RAW DATA: Begin

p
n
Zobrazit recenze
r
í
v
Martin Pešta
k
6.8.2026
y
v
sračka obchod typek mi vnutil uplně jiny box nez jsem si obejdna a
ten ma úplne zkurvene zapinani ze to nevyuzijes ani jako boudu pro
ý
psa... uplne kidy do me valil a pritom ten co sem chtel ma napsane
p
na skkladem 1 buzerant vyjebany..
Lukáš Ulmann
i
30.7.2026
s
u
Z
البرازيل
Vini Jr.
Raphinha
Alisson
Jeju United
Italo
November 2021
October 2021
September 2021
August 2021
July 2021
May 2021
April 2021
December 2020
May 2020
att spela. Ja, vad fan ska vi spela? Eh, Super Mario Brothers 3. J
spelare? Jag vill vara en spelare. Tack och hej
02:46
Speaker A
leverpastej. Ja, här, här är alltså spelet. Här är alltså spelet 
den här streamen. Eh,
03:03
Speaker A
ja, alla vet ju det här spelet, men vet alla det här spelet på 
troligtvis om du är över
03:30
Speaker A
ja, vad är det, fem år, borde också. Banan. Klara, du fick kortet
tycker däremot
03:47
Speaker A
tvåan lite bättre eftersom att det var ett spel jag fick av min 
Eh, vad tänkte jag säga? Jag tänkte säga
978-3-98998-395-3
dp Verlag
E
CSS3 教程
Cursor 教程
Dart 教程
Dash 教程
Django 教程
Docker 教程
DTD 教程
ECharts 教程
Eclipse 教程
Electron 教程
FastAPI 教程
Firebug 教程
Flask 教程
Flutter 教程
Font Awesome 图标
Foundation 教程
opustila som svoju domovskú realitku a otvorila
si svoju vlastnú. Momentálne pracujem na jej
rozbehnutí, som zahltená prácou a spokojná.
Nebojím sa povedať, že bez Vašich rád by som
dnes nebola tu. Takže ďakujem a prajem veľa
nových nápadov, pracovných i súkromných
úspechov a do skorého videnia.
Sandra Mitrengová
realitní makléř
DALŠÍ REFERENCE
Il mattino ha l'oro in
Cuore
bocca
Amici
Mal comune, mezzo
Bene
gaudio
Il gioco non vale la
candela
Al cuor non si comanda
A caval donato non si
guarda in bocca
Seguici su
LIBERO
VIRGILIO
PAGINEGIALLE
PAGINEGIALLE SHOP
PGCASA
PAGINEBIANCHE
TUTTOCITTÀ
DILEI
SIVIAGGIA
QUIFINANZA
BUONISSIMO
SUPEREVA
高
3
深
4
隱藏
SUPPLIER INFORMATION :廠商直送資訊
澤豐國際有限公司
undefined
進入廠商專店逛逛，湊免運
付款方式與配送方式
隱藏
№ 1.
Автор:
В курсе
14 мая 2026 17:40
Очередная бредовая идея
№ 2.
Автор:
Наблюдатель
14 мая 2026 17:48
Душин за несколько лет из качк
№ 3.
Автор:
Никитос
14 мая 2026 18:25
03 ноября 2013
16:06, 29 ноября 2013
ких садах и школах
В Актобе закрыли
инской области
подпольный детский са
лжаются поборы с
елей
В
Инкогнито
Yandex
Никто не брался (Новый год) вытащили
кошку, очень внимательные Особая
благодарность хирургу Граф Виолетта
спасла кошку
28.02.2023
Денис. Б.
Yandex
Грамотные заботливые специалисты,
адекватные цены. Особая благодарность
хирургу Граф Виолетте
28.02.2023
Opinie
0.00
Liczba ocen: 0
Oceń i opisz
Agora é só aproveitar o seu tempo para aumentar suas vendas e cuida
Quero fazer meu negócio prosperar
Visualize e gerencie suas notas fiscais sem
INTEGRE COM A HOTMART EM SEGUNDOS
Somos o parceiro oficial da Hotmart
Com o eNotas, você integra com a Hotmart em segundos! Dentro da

RAW DATA: End

**WHAT NEEDS TO BE DONE**
Please render every line of text in the material above as a numbered list, leaving out any blank lines.

**THE COMPLETED TASK**
1. p
2. n
3. Zobrazit recenze
4. r
5. í
6. v
7. Martin Pešta
8. k
9. 6.8.2026
10. y
11. v
12. sračka obchod typek mi vnutil uplně jiny box nez jsem si obejdna a
13. ten ma úplne zkurvene zapinani ze to nevyuzijes ani jako boudu pro
14. ý
15. psa... uplne kidy do me valil a pritom ten co sem chtel ma napsane
16. p
17. na skkladem 1 buzerant vyjebany..
18. Lukáš Ulmann
19. i
20. 30.7.2026
21. s
22. u
23. Z
24. البرازيل
25. Vini Jr.
26. Raphinha
27. Alisson
28. Jeju United
29. Italo
30. November 2021
31. October 2021
32. September 2021
33. August 2021
34. July 2021
35. May 2021
36. April 2021
37. December 2020
38. May 2020
39. att spela. Ja, vad fan ska vi spela? Eh, Super Mario Brothers 3. J
40. spelare? Jag vill vara en spelare. Tack och hej
41. 02:46
42. Speaker A
43. leverpastej. Ja, här, här är alltså spelet. Här är alltså spelet 
44. den här streamen. Eh,
45. 03:03
46. Speaker A
47. ja, alla vet ju det här spelet, men vet alla det här spelet på 
48. troligtvis om du är över
49. 03:30
50. Speaker A
51. ja, vad är det, fem år, borde också. Banan. Klara, du fick kortet
52. tycker däremot
53. 03:47
54. Speaker A
55. tvåan lite bättre eftersom att det var ett spel jag fick av min 
56. Eh, vad tänkte jag säga? Jag tänkte säga
57. 978-3-98998-395-3
58. dp Verlag
59. E
60. CSS3 教程
61. Cursor 教程
62. Dart 教程
63. Dash 教程
64. Django 教程
65. Docker 教程
66. DTD 教程
67. ECharts 教程
68. Eclipse 教程
69. Electron 教程
70. FastAPI 教程
71. Firebug 教程
72. Flask 教程
73. Flutter 教程
74. Font Awesome 图标
75. Foundation 教程
76. opustila som svoju domovskú realitku a otvorila
77. si svoju vlastnú. Momentálne pracujem na jej
78. rozbehnutí, som zahltená prácou a spokojná.
79. Nebojím sa povedať, že bez Vašich rád by som
80. dnes nebola tu. Takže ďakujem a prajem veľa
81. nových nápadov, pracovných i súkromných
82. úspechov a do skorého videnia.
83. Sandra Mitrengová
84. realitní makléř
85. DALŠÍ REFERENCE
86. Il mattino ha l'oro in
87. Cuore
88. bocca
89. Amici
90. Mal comune, mezzo
91. Bene
92. gaudio
93. Il gioco non vale la
94. candela
95. Al cuor non si comanda
96. A caval donato non si
97. guarda in bocca
98. Seguici su
99. LIBERO
100. VIRGILIO
101. PAGINEGIALLE
102. PAGINEGIALLE SHOP
103. PGCASA
104. PAGINEBIANCHE
105. TUTTOCITTÀ
106. DILEI
107. SIVIAGGIA
108. QUIFINANZA
109. BUONISSIMO
110. SUPEREVA
111. 高
112. 3
113. 深
114. 4
115. 隱藏
116. SUPPLIER INFORMATION :廠商直送資訊
117. 澤豐國際有限公司
118. undefined
119. 進入廠商專店逛逛，湊免運
120. 付款方式與配送方式
121. 隱藏
122. № 1.
123. Автор:
124. В курсе
125. 14 мая 2026 17:40
126. Очередная бредовая идея
127. № 2.
128. Автор:
129. Наблюдатель
130. 14 мая 2026 17:48
131. Душин за несколько лет из качк
132. № 3.
133. Автор:
134. Никитос
135. 14 мая 2026 18:25
136. 03 ноября 2013
137. 16:06, 29 ноября 2013
138. ких садах и школах
139. В Актобе закрыли
140. инской области
141. подпольный детский са
142. лжаются поборы с
143. елей
144. В
145. Инкогнито
146. Yandex
147. Никто не брался (Новый год) вытащили
148. кошку, очень внимательные Особая
149. благодарность хирургу Граф Виолетта
150. спасла кошку
151. 28.02.2023
152. Денис. Б.
153. Yandex
154. Грамотные заботливые специалисты,
155. адекватные цены. Особая благодарность
156. хирургу Граф Виолетте
157. 28.02.2023
158. Opinie
159. 0.00
160. Liczba ocen: 0
161. Oceń i opisz
162. Agora é só aproveitar o seu tempo para aumentar suas vendas e cuida
163. Quero fazer meu negócio prosperar
164. Visualize e gerencie suas notas fiscais sem
165. INTEGRE COM A HOTMART EM SEGUNDOS
166. Somos o parceiro oficial da Hotmart
167. Com o eNotas, você integra com a Hotmart em segundos! Dentro da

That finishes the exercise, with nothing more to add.